Start of Block
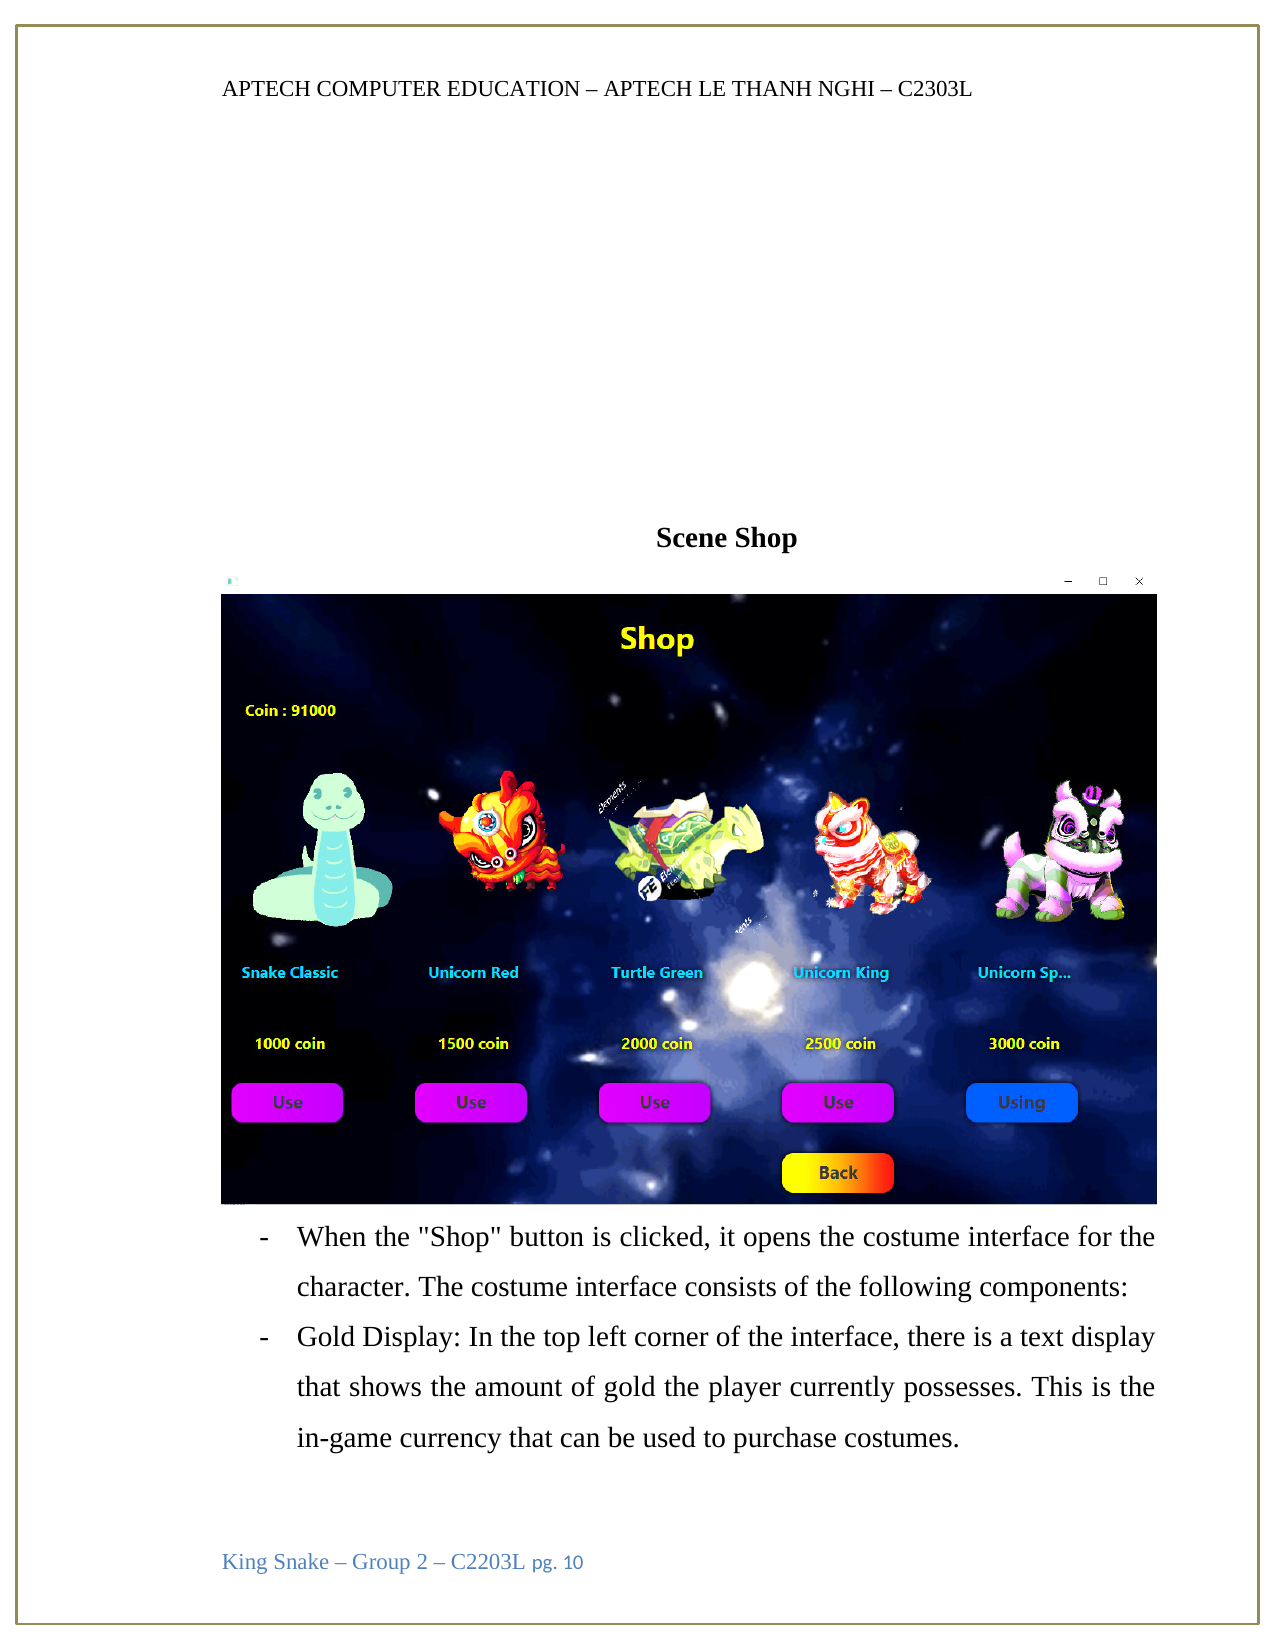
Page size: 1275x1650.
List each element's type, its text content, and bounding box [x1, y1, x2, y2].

list When the "Shop" button is clicked, it opens the costume interface for the character. The costume interface consists of the following components: [259, 1219, 1157, 1302]
picture [221, 570, 1157, 1205]
list Gold Display: In the top left corner of the interface, there is a text display that shows the amount of gold the player currently possesses. This is the in-game currency that can be used to purchase costumes. [259, 1319, 1157, 1453]
text Scene Shop [297, 521, 1157, 554]
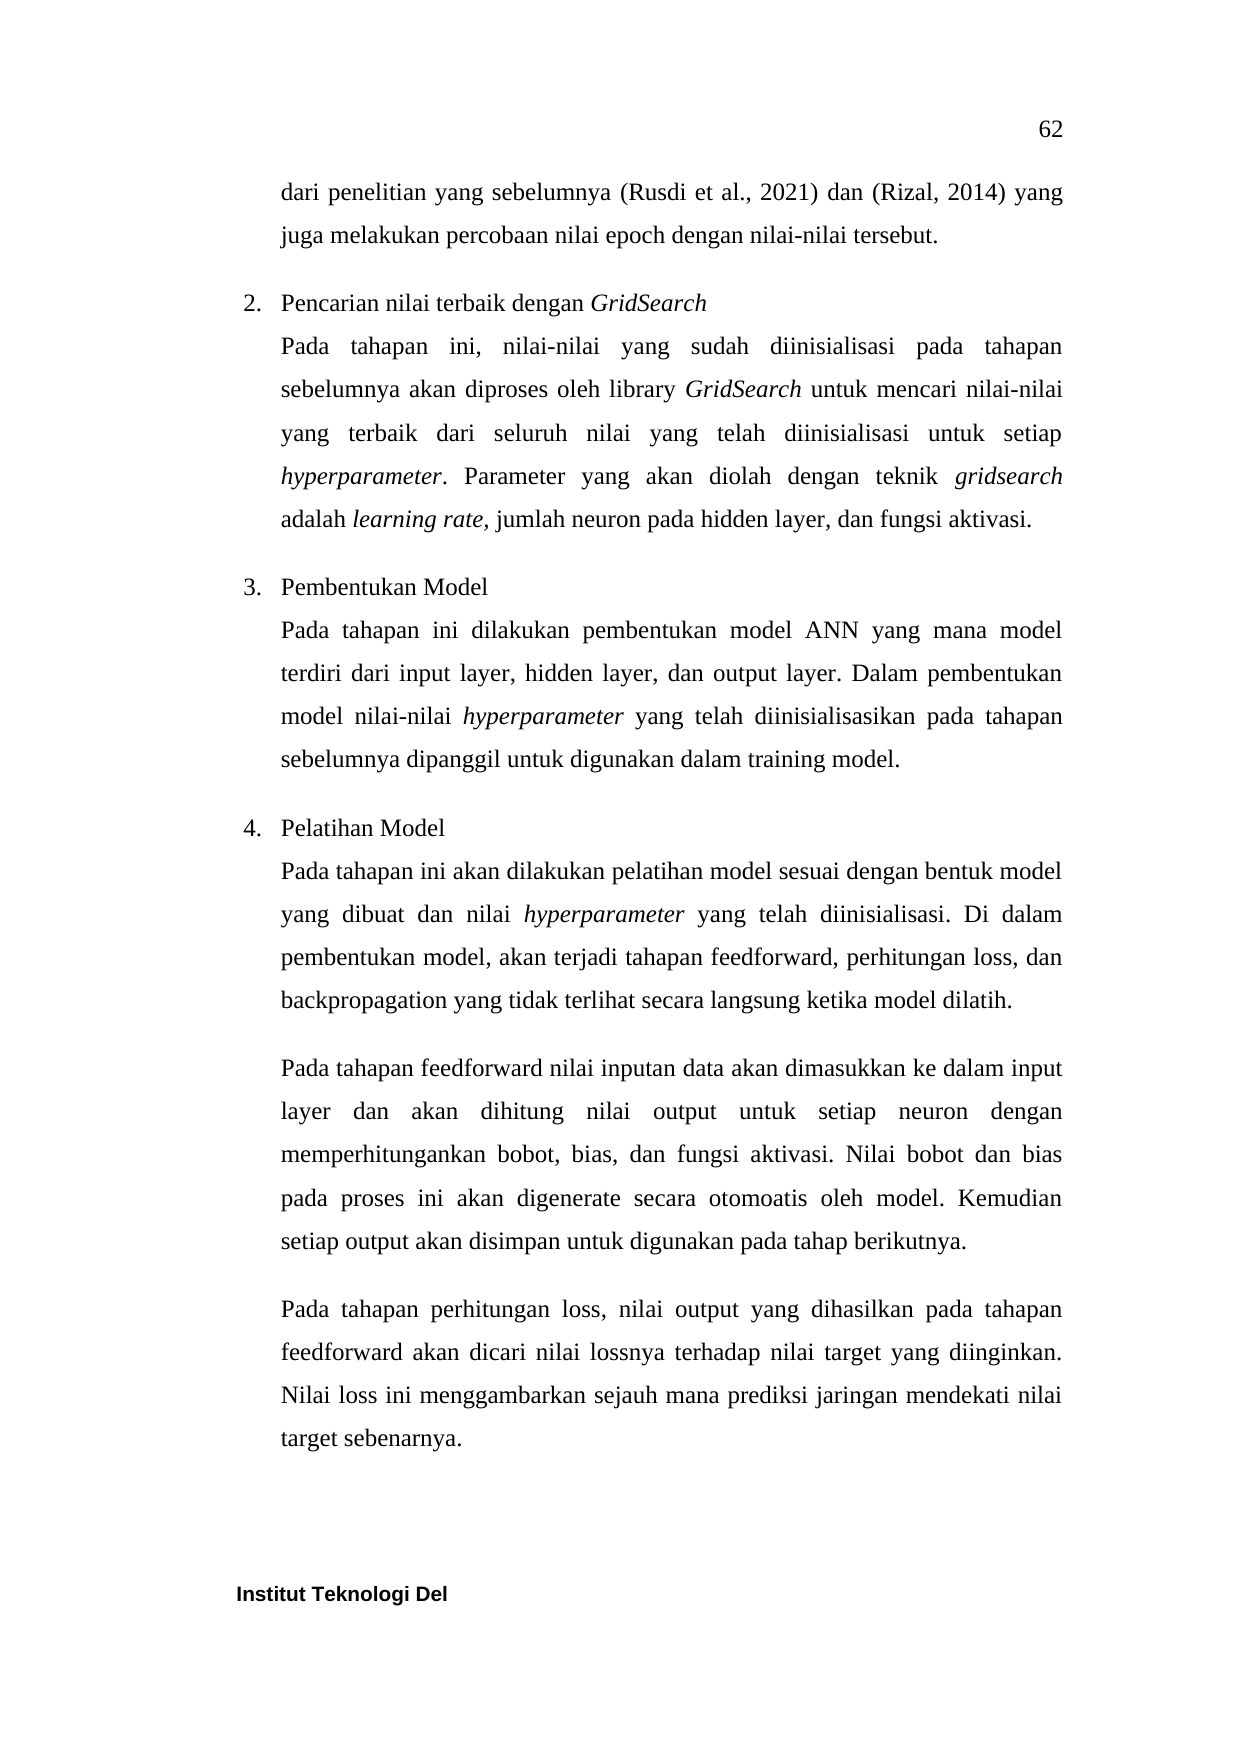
End of Block
**ACTIVITY:**
Repeat the records above exactly, without any pictures.

**SOLUTION:**
Page size: 1275x1650.
List each element's type, its text content, and bounding box [x1, y1, x2, y2].

list When the "Shop" button is clicked, it opens the costume interface for the character. The costume interface consists of the following components: [259, 1219, 1157, 1302]
picture [221, 570, 1157, 1205]
list Gold Display: In the top left corner of the interface, there is a text display that shows the amount of gold the player currently possesses. This is the in-game currency that can be used to purchase costumes. [259, 1319, 1157, 1453]
text Scene Shop [297, 521, 1157, 554]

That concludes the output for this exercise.